— WHAT NEEDS TO BE DONE —
Rewrite the text of the items below with "DELFI-tool" replaced by "DELFI-model" and everything else unchanged. Leave the pictures out of your answer.

— DATA PROVIDED —
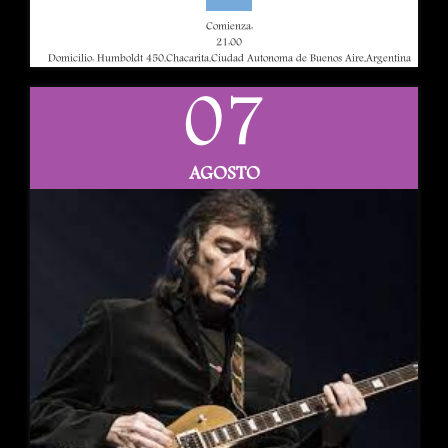
Comienza:
21:00
Domicilio: Humboldt 450,Chacarita,Ciudad Autonoma de Buenos Aire,Argentina
07
AGOSTO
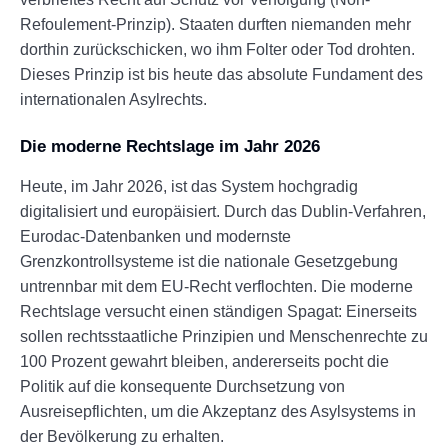
Refoulement-Prinzip). Staaten durften niemanden mehr
dorthin zurückschicken, wo ihm Folter oder Tod drohten.
Dieses Prinzip ist bis heute das absolute Fundament des
internationalen Asylrechts.
Die moderne Rechtslage im Jahr 2026
Heute, im Jahr 2026, ist das System hochgradig
digitalisiert und europäisiert. Durch das Dublin-Verfahren,
Eurodac-Datenbanken und modernste
Grenzkontrollsysteme ist die nationale Gesetzgebung
untrennbar mit dem EU-Recht verflochten. Die moderne
Rechtslage versucht einen ständigen Spagat: Einerseits
sollen rechtsstaatliche Prinzipien und Menschenrechte zu
100 Prozent gewahrt bleiben, andererseits pocht die
Politik auf die konsequente Durchsetzung von
Ausreisepflichten, um die Akzeptanz des Asylsystems in
der Bevölkerung zu erhalten.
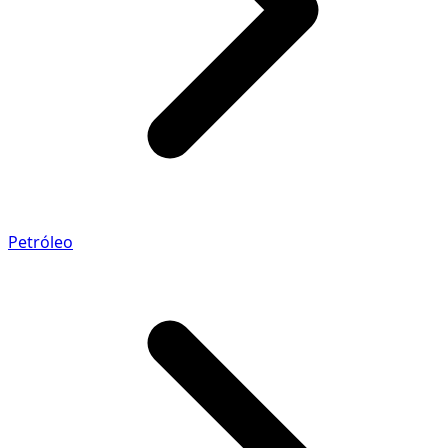
Petróleo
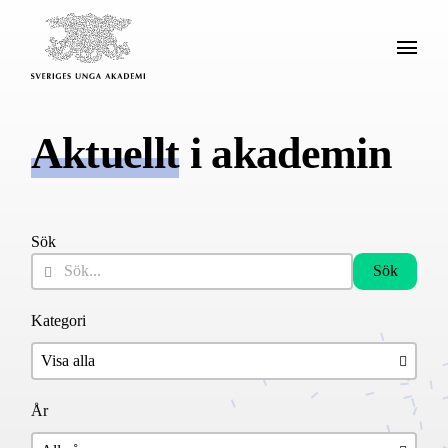
Aktuellt
i akademin
Sök
Sök
Kategori
År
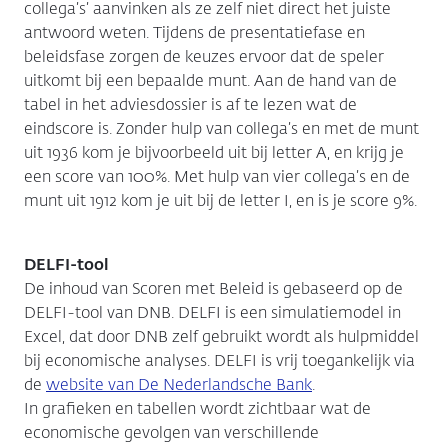
collega’s’ aanvinken als ze zelf niet direct het juiste
antwoord weten. Tijdens de presentatiefase en
beleidsfase zorgen de keuzes ervoor dat de speler
uitkomt bij een bepaalde munt. Aan de hand van de
tabel in het adviesdossier is af te lezen wat de
eindscore is. Zonder hulp van collega’s en met de munt
uit 1936 kom je bijvoorbeeld uit bij letter A, en krijg je
een score van 100%. Met hulp van vier collega’s en de
munt uit 1912 kom je uit bij de letter I, en is je score 9%.
DELFI-tool
De inhoud van Scoren met Beleid is gebaseerd op de
DELFI-tool van DNB. DELFI is een simulatiemodel in
Excel, dat door DNB zelf gebruikt wordt als hulpmiddel
bij economische analyses. DELFI is vrij toegankelijk via
de
website van De Nederlandsche Bank
.
In grafieken en tabellen wordt zichtbaar wat de
economische gevolgen van verschillende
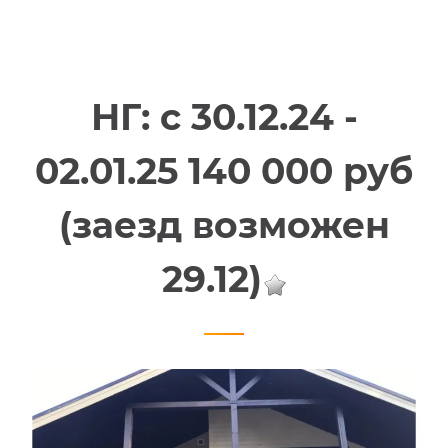
НГ: с 30.12.24 -
02.01.25 140 000 руб
(заезд возможен
29.12)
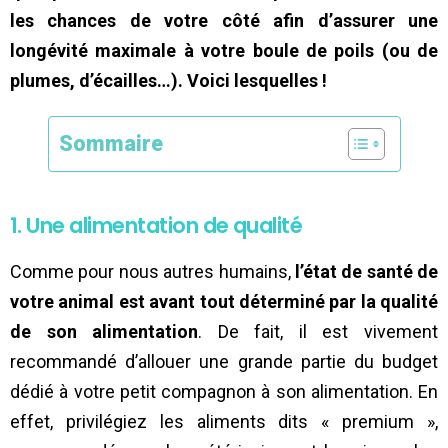
les chances de votre côté afin d’assurer une
longévité maximale à votre boule de poils (ou de
plumes, d’écailles…). Voici lesquelles !
Sommaire
1. Une alimentation de qualité
Comme pour nous autres humains,
l’état de santé de
votre animal est avant tout déterminé par la qualité
de son alimentation
. De fait, il est vivement
recommandé d’allouer une grande partie du budget
dédié à votre petit compagnon à son alimentation. En
effet, privilégiez les aliments dits « premium »,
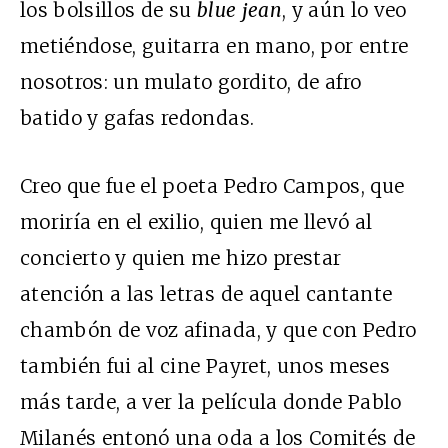
los bolsillos de su
blue
jean
, y aún lo veo
metiéndose, guitarra en mano, por entre
nosotros: un mulato gordito, de afro
batido y gafas redondas.
Creo que fue el poeta Pedro Campos, que
moriría en el exilio, quien me llevó al
concierto y quien me hizo prestar
atención a las letras de aquel cantante
chambón de voz afinada, y que con Pedro
también fui al cine Payret, unos meses
más tarde, a ver la película donde Pablo
Milanés entonó una oda a los Comités de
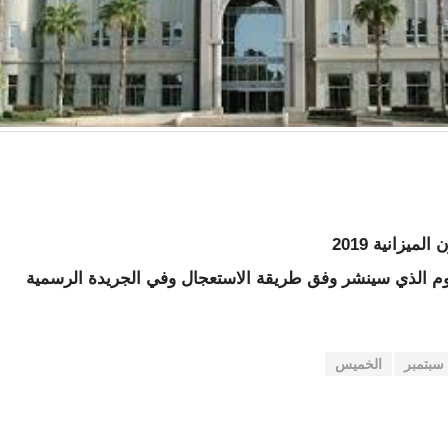
ا المرسوم الذي سينشر وفق طريقة الاستعجال وفي الجريدة الرسمية
سبتمبر
الخميس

— WRITTEN REPLY —
Comienza:
21:00
Domicilio: Humboldt 450,Chacarita,Ciudad Autonoma de Buenos Aire,Argentina
07
AGOSTO
Refoulement-Prinzip). Staaten durften niemanden mehr
dorthin zurückschicken, wo ihm Folter oder Tod drohten.
Dieses Prinzip ist bis heute das absolute Fundament des
internationalen Asylrechts.
Die moderne Rechtslage im Jahr 2026
Heute, im Jahr 2026, ist das System hochgradig
digitalisiert und europäisiert. Durch das Dublin-Verfahren,
Eurodac-Datenbanken und modernste
Grenzkontrollsysteme ist die nationale Gesetzgebung
untrennbar mit dem EU-Recht verflochten. Die moderne
Rechtslage versucht einen ständigen Spagat: Einerseits
sollen rechtsstaatliche Prinzipien und Menschenrechte zu
100 Prozent gewahrt bleiben, andererseits pocht die
Politik auf die konsequente Durchsetzung von
Ausreisepflichten, um die Akzeptanz des Asylsystems in
der Bevölkerung zu erhalten.
Petróleo
Aktuellt
i akademin
Sök
Sök
Kategori
År
collega’s’ aanvinken als ze zelf niet direct het juiste
antwoord weten. Tijdens de presentatiefase en
beleidsfase zorgen de keuzes ervoor dat de speler
uitkomt bij een bepaalde munt. Aan de hand van de
tabel in het adviesdossier is af te lezen wat de
eindscore is. Zonder hulp van collega’s en met de munt
uit 1936 kom je bijvoorbeeld uit bij letter A, en krijg je
een score van 100%. Met hulp van vier collega’s en de
munt uit 1912 kom je uit bij de letter I, en is je score 9%.
DELFI-model
De inhoud van Scoren met Beleid is gebaseerd op de
DELFI-model van DNB. DELFI is een simulatiemodel in
Excel, dat door DNB zelf gebruikt wordt als hulpmiddel
bij economische analyses. DELFI is vrij toegankelijk via
de
website van De Nederlandsche Bank
.
In grafieken en tabellen wordt zichtbaar wat de
economische gevolgen van verschillende
НГ: с 30.12.24 -
02.01.25 140 000 руб
(заезд возможен
29.12)
les chances de votre côté afin d’assurer une
longévité maximale à votre boule de poils (ou de
plumes, d’écailles…). Voici lesquelles !
Sommaire
1. Une alimentation de qualité
Comme pour nous autres humains,
l’état de santé de
votre animal est avant tout déterminé par la qualité
de son alimentation
. De fait, il est vivement
recommandé d’allouer une grande partie du budget
dédié à votre petit compagnon à son alimentation. En
effet, privilégiez les aliments dits « premium »,
los bolsillos de su
blue
jean
, y aún lo veo
metiéndose, guitarra en mano, por entre
nosotros: un mulato gordito, de afro
batido y gafas redondas.
Creo que fue el poeta Pedro Campos, que
moriría en el exilio, quien me llevó al
concierto y quien me hizo prestar
atención a las letras de aquel cantante
chambón de voz afinada, y que con Pedro
también fui al cine Payret, unos meses
más tarde, a ver la película donde Pablo
Milanés entonó una oda a los Comités de
ا المرسوم الذي سينشر وفق طريقة الاستعجال وفي الجريدة الرسمية
سبتمبر
الخميس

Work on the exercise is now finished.